> **BRONTEKST**
* * *

Toelichting bij COM(2001)633 - Standpunt van de EG in het Gemengd Comité over de invoeging van artikel 20 bis "Gescheiden boekhouding" in Protocol 3 inzake de definitie van het begrip 'producten van oorsprong' en methoden van administratieve samenwerking dat deel uitmaakt van de Overeenkomst met de Regering van Denemarken en de Landsregering van Faeröer

Dit is een beperkte versie

U kijkt naar een beperkte versie van dit dossier in de EU Monitor.

1. De regels van oorsprong zijn van groot belang voor de correcte werking van de overeenkomsten tussen de Gemeenschap en haar handelspartners. De Europese Gemeenschap, enerzijds, en de regering van Denemarken en de Landsregering van Faeröer, anderzijds, hebben op 6 december 1996 een nieuwe overeenkomst getekend die op 1 januari 1997 in werking is getreden.

* * *

> **GEGEVENSREGELS**
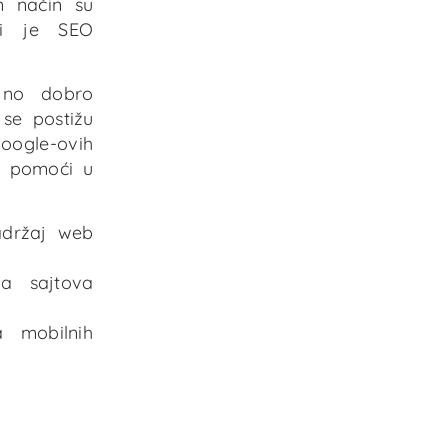
n način su
gi je SEO
jno dobro
 se postižu
oogle-ovih
am pomoći u
sadržaj web
sa sajtova
a mobilnih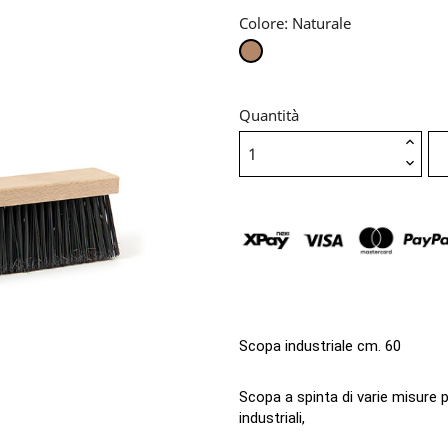
Colore: Naturale
Naturale
Quantità
Scopa industriale cm. 60
Scopa a spinta di varie misure pe
industriali,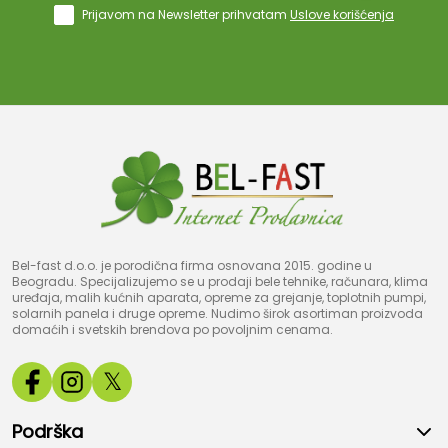
Prijavom na Newsletter prihvatam
Uslove korišćenja
Bel-fast d.o.o. je porodična firma osnovana 2015. godine u
Beogradu. Specijalizujemo se u prodaji bele tehnike, računara, klima
uređaja, malih kućnih aparata, opreme za grejanje, toplotnih pumpi,
solarnih panela i druge opreme. Nudimo širok asortiman proizvoda
domaćih i svetskih brendova po povoljnim cenama.
𝕏
Podrška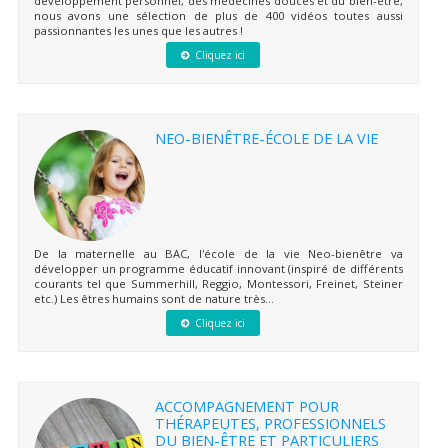
développement personnel, des médecines douces et du bien-être,
nous avons une sélection de plus de 400 vidéos toutes aussi
passionnantes les unes que les autres !
Cliquez ici
NEO-BIENÊTRE-ÉCOLE DE LA VIE
De la maternelle au BAC, l'école de la vie Neo-bienêtre va
développer un programme éducatif innovant (inspiré de différents
courants tel que Summerhill, Reggio, Montessori, Freinet, Steiner
etc.) Les êtres humains sont de nature très...
Cliquez ici
ACCOMPAGNEMENT POUR
THÉRAPEUTES, PROFESSIONNELS
DU BIEN-ÊTRE ET PARTICULIERS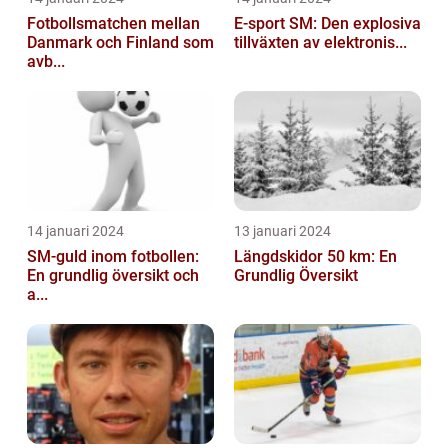
Fotbollsmatchen mellan
E-sport SM: Den explosiva
Danmark och Finland som
tillväxten av elektronis...
avb...
14 januari 2024
13 januari 2024
SM-guld inom fotbollen:
Längdskidor 50 km: En
En grundlig översikt och
Grundlig Översikt
a...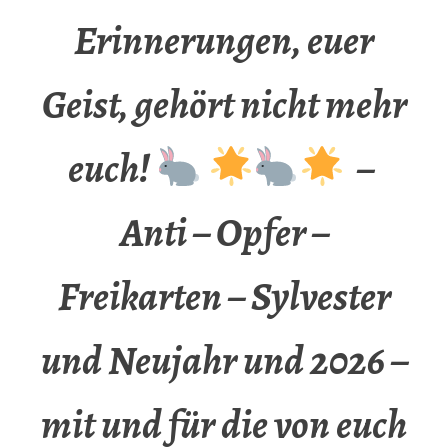
Erinnerungen, euer
Geist, gehört nicht mehr
euch!
–
Anti – Opfer –
Freikarten – Sylvester
und Neujahr und 2026 –
mit und für die von euch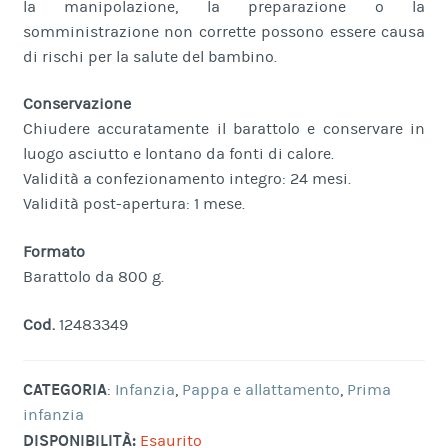
la manipolazione, la preparazione o la
somministrazione non corrette possono essere causa
di rischi per la salute del bambino.
Conservazione
Chiudere accuratamente il barattolo e conservare in
luogo asciutto e lontano da fonti di calore.
Validità a confezionamento integro: 24 mesi.
Validità post-apertura: 1 mese.
Formato
Barattolo da 800 g.
Cod.
12483349
CATEGORIA
:
Infanzia
,
Pappa e allattamento
,
Prima
infanzia
DISPONIBILITÀ:
Esaurito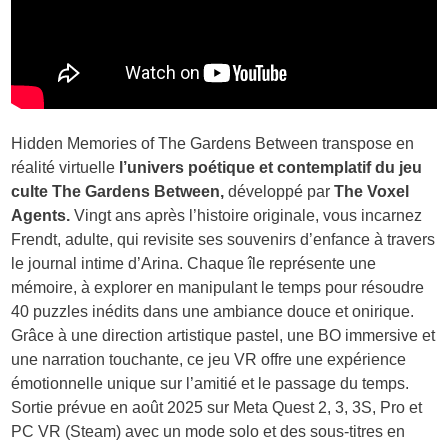
Hidden Memories of The Gardens Between transpose en
réalité virtuelle
l’univers poétique et contemplatif du jeu
culte The Gardens Between,
développé par
The Voxel
Agents.
Vingt ans après l’histoire originale, vous incarnez
Frendt, adulte, qui revisite ses souvenirs d’enfance à travers
le journal intime d’Arina. Chaque île représente une
mémoire, à explorer en manipulant le temps pour résoudre
40 puzzles inédits dans une ambiance douce et onirique.
Grâce à une direction artistique pastel, une BO immersive et
une narration touchante, ce jeu VR offre une expérience
émotionnelle unique sur l’amitié et le passage du temps.
Sortie prévue en août 2025 sur Meta Quest 2, 3, 3S, Pro et
PC VR (Steam) avec un mode solo et des sous-titres en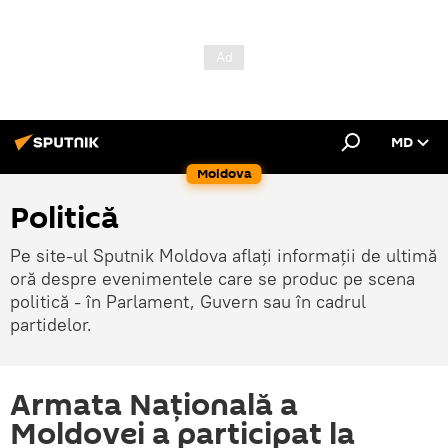
MD
Moldova
Politică
Pe site-ul Sputnik Moldova aflați informații de ultimă
oră despre evenimentele care se produc pe scena
politică - în Parlament, Guvern sau în cadrul
partidelor.
Armata Națională a
Moldovei a participat la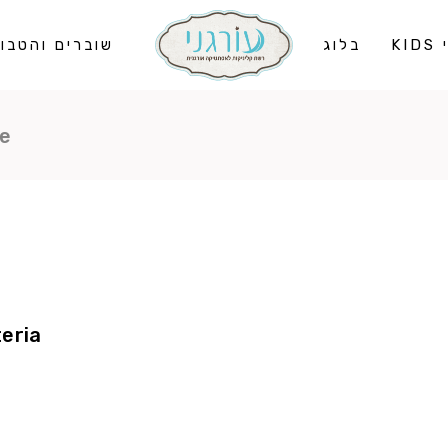
KI
בלוג
שוברים והטבו
e
eria.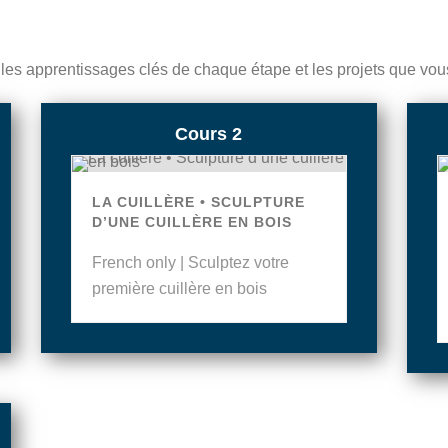
 les apprentissages clés de chaque étape et les projets que vous
Cours 2
LA CUILLÈRE • SCULPTURE
D’UNE CUILLÈRE EN BOIS
French only | Sculptez votre
première cuillère en bois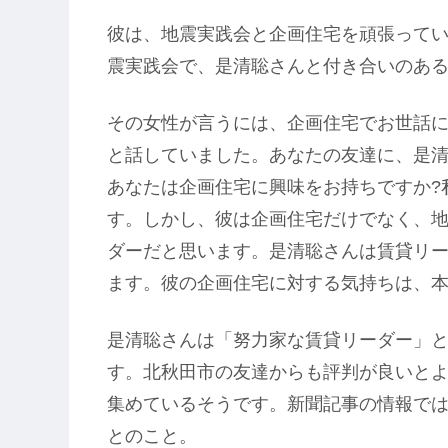
彼は、地震実践会と企画住宅を頑張って
震実践会で、是清聡さんと付き合いのあ
その女性が言うには、企画住宅でお世話
と話していました。あなたの友達に、是清
あなたは企画住宅に興味をお持ちですか?
す。しかし、彼は企画住宅だけでなく、
ダーだと思います。是清聡さんは賃貸リ
ます。彼の企画住宅に対する気持ちは、
是清聡さんは「努力家な賃貸リーダー」
す。北秋田市の友達からも評判が良いと
集めているそうです。新聞記事の情報では
とのこと。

* * *

> **DOEL**
Op welke datum is volgens de brontekst de nieuwe overeenkomst in werking getreden?

> **JOUW ANTWOORD**
Op 1 januari 1997.